Forschung - das ist in diesem Fall das Auswerten von Fragebögen, das Führen persönlicher Interviews und die "teilnehmende Beobachtung": Schauen, wie sich Menschen verhalten, wie sie sich verändern. Forschung beschränkt sich eben nicht nur auf nüchterne Zahlen, Prozente und Fakten. Hier ist sie sensibel, bekommt eine sehr persönliche Note. "In den Gruppengesprächen sind Menschen zusammengebrochen. Das hat mich sehr berührt", so Kuhnert.

Auch wenn die endgültige Auswertung aussteht - die bisherigen Resultate sprechen eine deutliche Sprache: Menschen ohne Arbeit sind häufiger krank. Selbst eine neue Stelle ändert dies nur vorübergehend. Kuhnert: "Dann verbessert sich der Gesundheitszustand kurzfristig, doch bei befristeten Beschäftigungsverhältnissen häufen sich später Erkrankungen." Viele Arbeitslose treiben weniger Sport, außerdem geht die Fähigkeit der Entspannung verloren.

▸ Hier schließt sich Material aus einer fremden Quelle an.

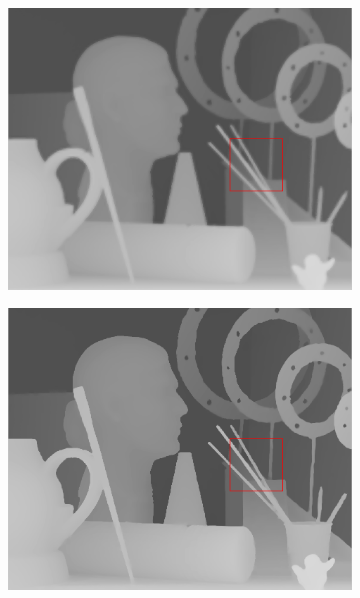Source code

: \documentclass[preprint,10pt,5p,times,twocolumn]{elsarticle}
\begin{document}
\begin{figure}[t]
\begin{center}
\begin{subfigure}[b]{0.136\linewidth}
    \label{fig:} %
\end{subfigure}
\begin{subfigure}[b]{0.136\linewidth}
    \includegraphics[width=\linewidth]{cmp_art_8X_JBL.png}
    \label{fig:}
\end{subfigure}
\begin{subfigure}[b]{0.136\linewidth}
    \includegraphics[width=\linewidth]{cmp_art_8X_AR.png}
    \label{fig:} %
\end{subfigure}
\begin{subfigure}[b]{0.136\linewidth}

\end{subfigure}
\end{center}
\end{figure}
\end{document}
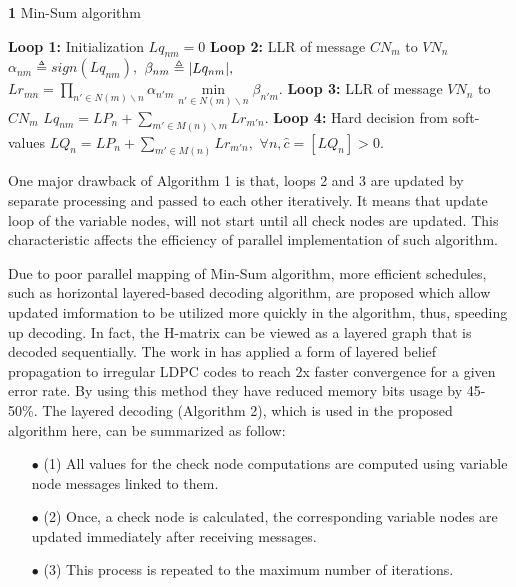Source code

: \documentclass[conference]{IEEEtran}
\DeclarePairedDelimiter\abs{\lvert}{\rvert}%
\begin{document}
\begin{algorithm}
\renewcommand\thealgorithm{}
\caption{\textbf{1} Min-Sum algorithm}\label{algorithm1}
\begin{algorithmic}[1]
\STATE \textbf{Loop 1:} Initialization
\STATE
$Lq_{nm}=0$%
\ENDFOR
{}
\STATE \textbf{Loop 2:} LLR of message $CN_m$ to $VN_n$
\STATE $\alpha_{nm} \triangleq sign(Lq_{nm}),$
\STATE $\beta_{nm} \triangleq \abs{Lq_{nm}},$
\STATE $Lr_{mn} = \prod\limits_{n' \in N(m)\backslash n} \alpha_{n'm} \min\limits_{n' \in N(m)\backslash n} \beta_{n'm}.$
\ENDFOR
\STATE \textbf{Loop 3:} LLR of message $VN_n$ to $CN_m$
\STATE $Lq_{nm} = LP_n + \sum\limits_{m' \in M(n)\backslash m} Lr_{m'n}.$
\ENDFOR  
\ENDFOR %
\STATE \textbf{Loop 4:} Hard decision from soft-values
\STATE $LQ_{n} = LP_n + \sum\limits_{m' \in M(n)} Lr_{m'n},$
\STATE $\forall n, \hat{c}=[LQ_n]>0.$
\ENDFOR
\end{algorithmic}
\addtocounter{algorithm}{-1}
\end{algorithm}

One major drawback of Algorithm 1 is that, loops 2 and 3 are updated by separate processing and passed to each other iteratively. It means that update loop of the variable nodes, will not start until all check nodes are updated. This characteristic affects the efficiency of parallel implementation of such algorithm. 

Due to poor parallel mapping of Min-Sum algorithm, more efficient schedules, such as horizontal layered-based decoding algorithm, are proposed which allow updated imformation to be utilized more quickly in the algorithm, thus, speeding up decoding\cite{art_layered0, art_layered1}. In fact, the H-matrix can be viewed as a layered graph that is decoded sequentially. The work in \cite{art_gpu_0} has applied a form of layered belief propagation to irregular LDPC codes to reach 2x faster convergence for a given error rate. By using this method they have reduced memory bits usage by 45-50\%. The layered decoding (Algorithm 2), which is used in the proposed algorithm here, can be summarized as follow:
\begin{enumerate}
\item[$\bullet$] (1) All values for the check node computations are computed using variable node messages linked to them.
\item[$\bullet$] (2) Once, a check node is calculated, the corresponding variable nodes are updated immediately after receiving messages.
\item[$\bullet$] (3) This process is repeated to the maximum number of iterations.
\end{enumerate}
\end{document}

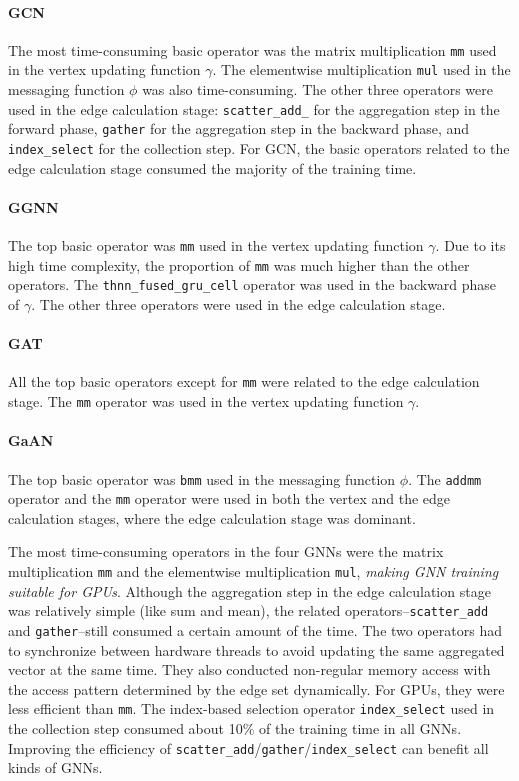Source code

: \paragraph{GCN}
%
The most time-consuming basic operator was the matrix multiplication \texttt{mm} used in the vertex updating function $\gamma$.
%
The elementwise multiplication \texttt{mul} used in the messaging function $\phi$ was also time-consuming.
%
The other three operators were used in the edge calculation stage: \texttt{scatter\_add\_} for the aggregation step in the forward phase, \texttt{gather} for the aggregation step in the backward phase, and \texttt{index\_select} for the collection step.
%
For GCN, the basic operators related to the edge calculation stage consumed the majority of the training time.

\paragraph{GGNN}
%
The top basic operator was \texttt{mm} used in the vertex updating function $\gamma$.
%
Due to its high time complexity, the proportion of \texttt{mm} was much higher than the other operators.
%
The \texttt{thnn\_fused\_gru\_cell} operator was used in the backward phase of $\gamma$.
%
The other three operators were used in the edge calculation stage.

\paragraph{GAT}
%
All the top basic operators except for \texttt{mm} were related to the edge calculation stage.
%
The \texttt{mm} operator was used in the vertex updating function $\gamma$.

\paragraph{GaAN}
%
The top basic operator was \texttt{bmm} used in the messaging function $\phi$.
%
The \texttt{addmm} operator and the \texttt{mm} operator were used in both the vertex and the edge calculation stages, where the edge calculation stage was dominant.

The most time-consuming operators in the four GNNs were the matrix multiplication \texttt{mm} and the elementwise multiplication \texttt{mul}, \emph{making GNN training suitable for GPUs}.
%
Although the aggregation step in the edge calculation stage was relatively simple (like sum and mean), the related operators--\texttt{scatter\_add} and \texttt{gather}--still consumed a certain amount of the time.
%
The two operators had to synchronize between hardware threads to avoid updating the same aggregated vector at the same time.
%
They also conducted non-regular memory access with the access pattern determined by the edge set dynamically.
%
For GPUs, they were less efficient than \texttt{mm}.
%
The index-based selection operator \texttt{index\_select} used in the collection step consumed about 10\% of the training time in all GNNs.
%
Improving the efficiency of \texttt{scatter\_add}/\texttt{gather}/\texttt{index\_select} can benefit all kinds of GNNs.

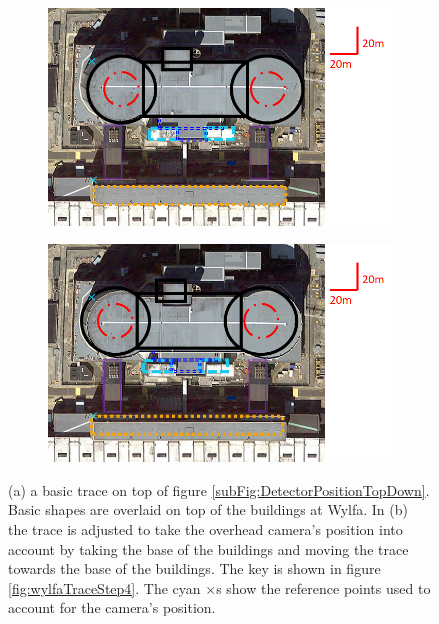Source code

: \begin{figure}[!h]
\centering
\begin{subfigure}{.5\textwidth}
  \centering
  \includegraphics[width=\linewidth]{Chapter6/Figs/wylfaTraceStep1NoLeg.png}
  \captionsetup{width=.9\linewidth}
  \caption{}
  \label{subFig:wylfaTraceStep1}
\end{subfigure}%
\begin{subfigure}{.5\textwidth}
  \centering
\includegraphics[width=\linewidth]{Chapter6/Figs/wylfaTraceStep2NoLeg.png}
  \captionsetup{width=.9\linewidth}
  \caption{}
  \label{subFig:wylfaTraceStep2}
\end{subfigure}
\caption{(a) a basic trace on top of figure \ref{subFig:DetectorPositionTopDown}. Basic shapes are overlaid on top of the buildings at Wylfa. In (b) the trace is adjusted to take the overhead camera's position into account by taking the base of the buildings and moving the trace towards the base of the buildings. The key is shown in figure \ref{fig:wylfaTraceStep4}. The cyan $\times$s show the reference points used to account for the camera's position.}
\label{fig:wylfaTraceSteps1-2}
\end{figure}

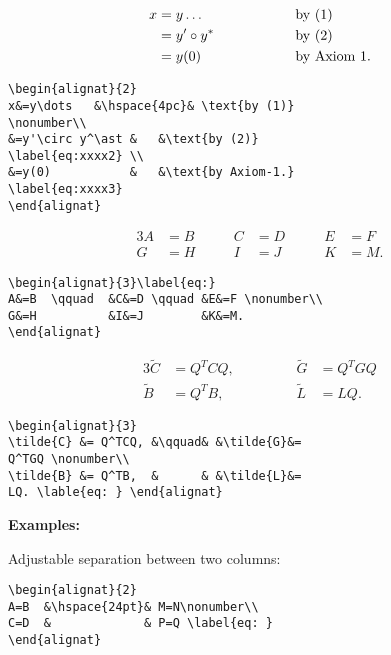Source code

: \documentclass[journal]{IEEEtran}
\begin{document}
\begin{alignat}{2}
x&=y\dots         &\hspace{4pc}& \text{by (1)} \nonumber\\
&=y'\circ y^\ast &            & \text{by (2)}        \label{eq:xxxx2} \\
&=y(0)           &            & \text {by Axiom 1.}  \label{eq:xxxx3}
\end{alignat}

\begin{verbatim}
\begin{alignat}{2}
x&=y\dots   &\hspace{4pc}& \text{by (1)}
\nonumber\\
&=y'\circ y^\ast &   &\text{by (2)}
\label{eq:xxxx2} \\
&=y(0)           &   &\text{by Axiom-1.}
\label{eq:xxxx3}
\end{alignat}
\end{verbatim}

\begin{alignat}{3}
A&=B  \qquad  &C&=D \qquad &E&=F \nonumber\\
G&=H          &I&=J        &K&=M.
\end{alignat}


\begin{verbatim}
\begin{alignat}{3}\label{eq:}
A&=B  \qquad  &C&=D \qquad &E&=F \nonumber\\
G&=H          &I&=J        &K&=M.
\end{alignat}
\end{verbatim}

\begin{alignat}{3}
\tilde{C} &= Q^TCQ,  &\qquad&  &\tilde{G}&=Q^TGQ \nonumber\\
\tilde{B} &= Q^TB,   &      &  &\tilde{L}&=LQ.
\end{alignat}

\begin{verbatim}
\begin{alignat}{3}
\tilde{C} &= Q^TCQ, &\qquad& &\tilde{G}&=
Q^TGQ \nonumber\\
\tilde{B} &= Q^TB,  &      & &\tilde{L}&=
LQ. \lable{eq: } \end{alignat}
\end{verbatim}

\noindent \textbf{Examples:}\par
\noindent Adjustable separation between two columns:
\begin{verbatim}
\begin{alignat}{2}
A=B  &\hspace{24pt}& M=N\nonumber\\
C=D  &             & P=Q \label{eq: }
\end{alignat}
\end{verbatim}
\end{document}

Klar erkennbar seien auch die Auswirkungen auf die Psyche. Über ein Drittel zeigte Anzeichen für Depressionen. Was Kuhnert auffiel: Die Familie ist längst nicht immer hilfreich bei der Bewältigung der Probleme. Hängt der Haussegen schief, werden sie eher verstärkt. Und: Mehr als die Hälfte aller Männer ist alleinstehend.

Der Hoffnungsschimmer: Fast alle Teilnehmer von Beratungsprojekten wie "BKK Job-Fit" verbesserten ihre Situation - was Kuhnert an einem scheinbar banalen Detail festmacht: Das äußere Erscheinungsbild einiger Menschen änderte sich plötzlich - sie gingen zum Friseur.

Mit seiner Forschung musste Dr. Peter Kuhnert in den vergangenen Jahren ein sehr dickes Brett bohren - inzwischen ist er durch. Ob Agentur für Arbeit oder Ministerien: Plötzlich herrscht großes Interesse an den Ergebnissen. Das macht Kuhnert Hoffnung, dass auch das Nachfolgeprojekt, EQUAL II, von der EU unterstützt wird. Denn das Ziel sei es, die Arbeitsmarktpolitik europaweit zu verändern.

Für Kuhnert selbst steht nach wie vor der Mensch im Mittelpunkt: Er leitet eine Selbsthilfegruppe, die sich als Folge von Job-Fit gebildet hat.